━━━━━ Records to process ━━━━━

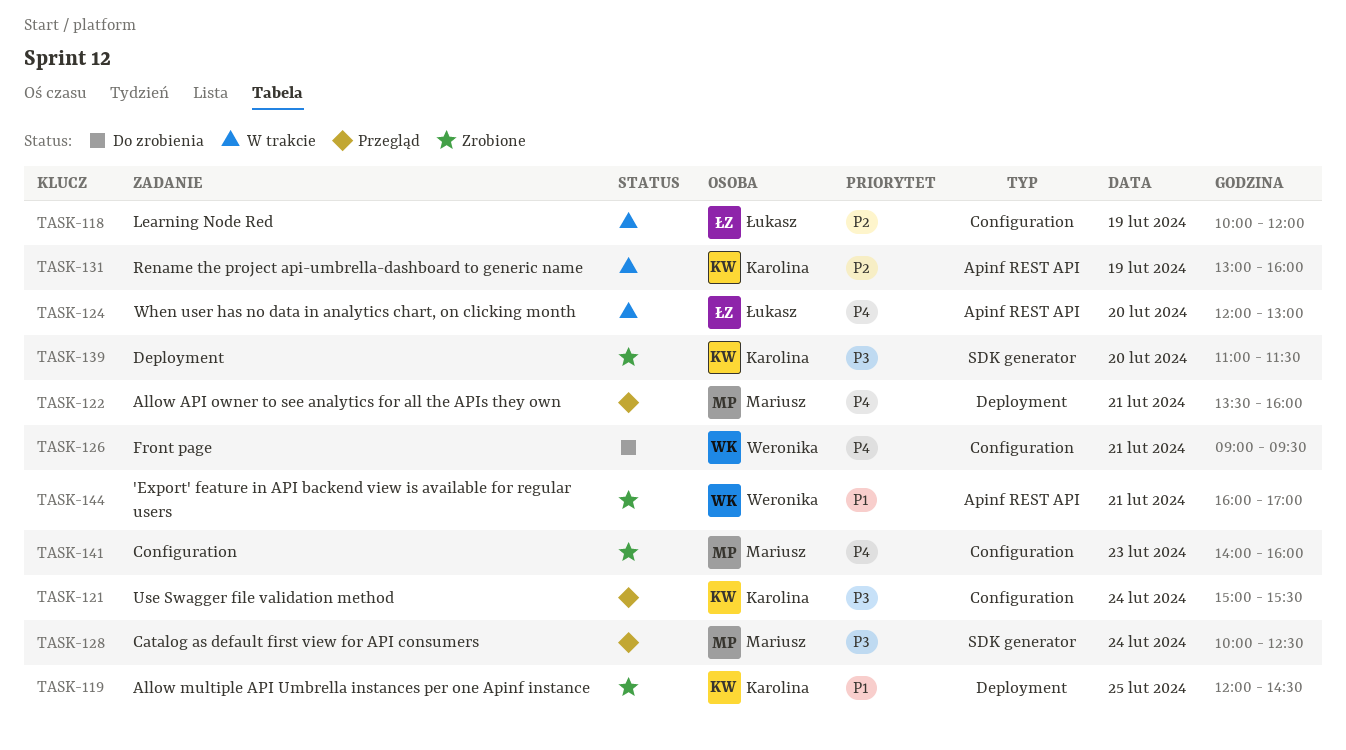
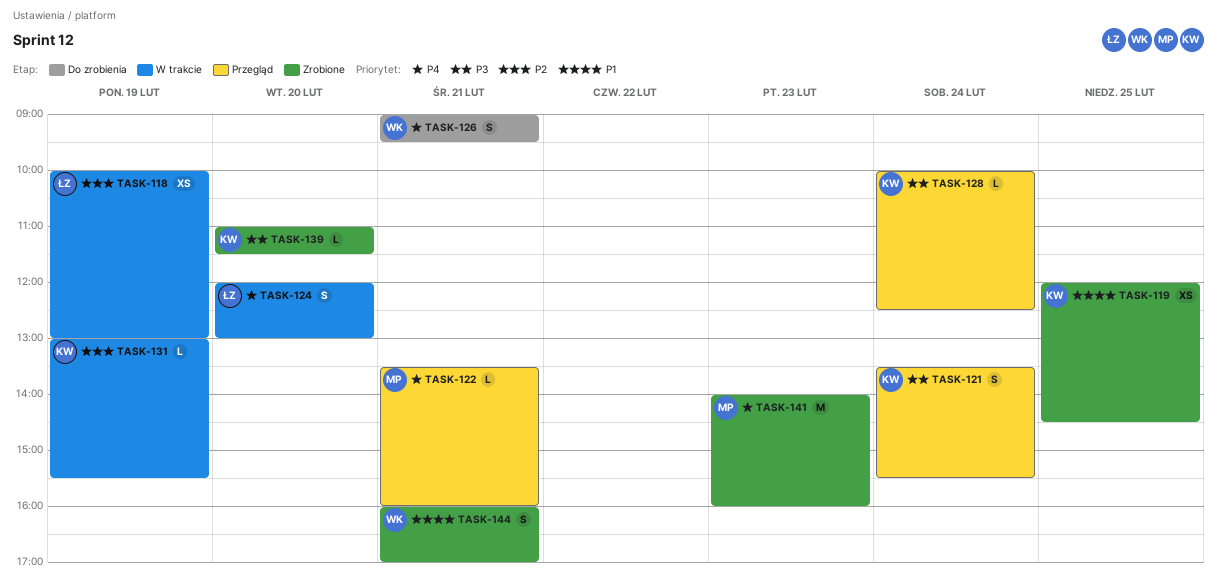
TASK-118, ends: 12:00 -> 13:00
TASK-121, begins: 15:00 -> 13:30
TASK-128, owner: Mariusz -> Karolina
TASK-131, ends: 16:00 -> 15:30

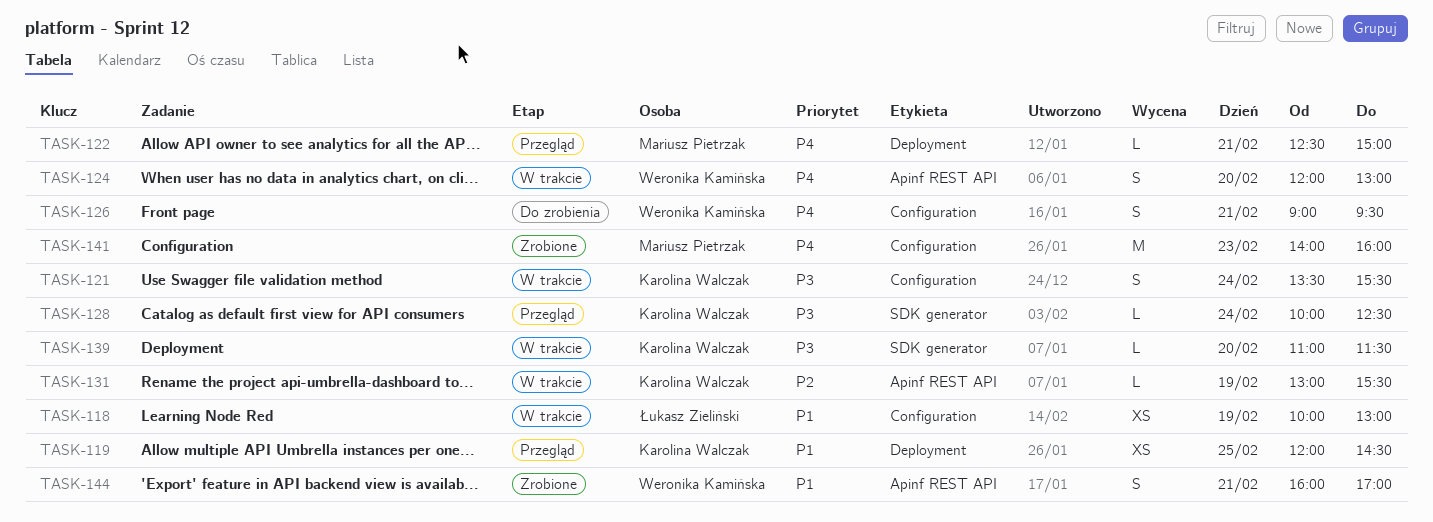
TASK-118, priority: P2 -> P1
TASK-119, status: Zrobione -> Przegląd
TASK-121, status: Przegląd -> W trakcie
TASK-122, begins: 13:30 -> 12:30
TASK-122, ends: 16:00 -> 15:00
TASK-124, owner: Łukasz Zieliński -> Weronika Kamińska
TASK-139, status: Zrobione -> W trakcie

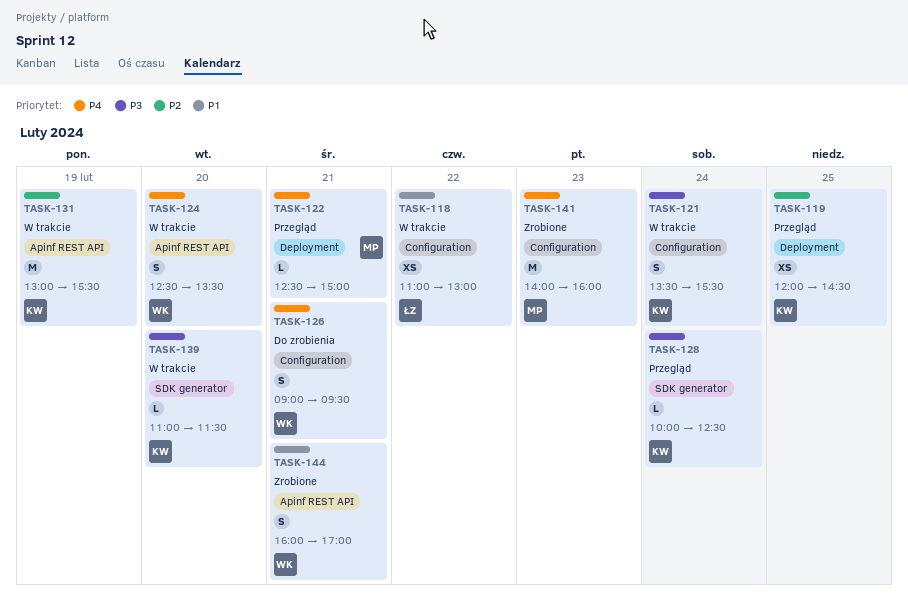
TASK-118, day: Feb 19 -> Feb 22
TASK-118, begins: 10:00 -> 11:00
TASK-119, priority: P1 -> P2
TASK-124, begins: 12:00 -> 12:30
TASK-124, ends: 13:00 -> 13:30
TASK-131, estimate: L -> M

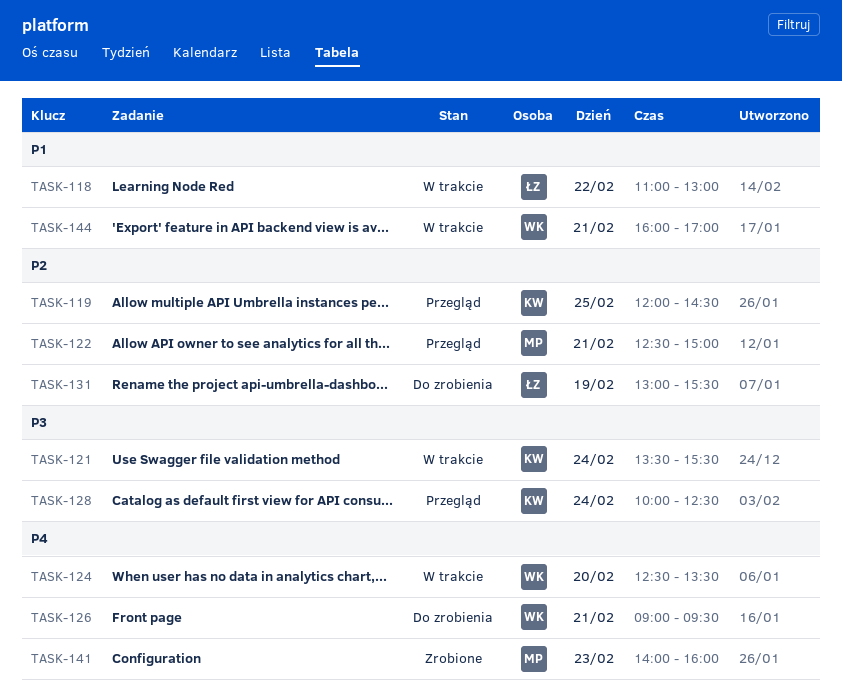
TASK-122, priority: P4 -> P2
TASK-131, status: W trakcie -> Do zrobienia
TASK-131, owner: KW -> ŁZ
TASK-139: present -> none
TASK-144, status: Zrobione -> W trakcie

━━━━━

### Required action
Each line of the entries above that includes the string "owner" should be copied out.

### Answer to the problem
TASK-128, owner: Mariusz -> Karolina
TASK-124, owner: Łukasz Zieliński -> Weronika Kamińska
TASK-131, owner: KW -> ŁZ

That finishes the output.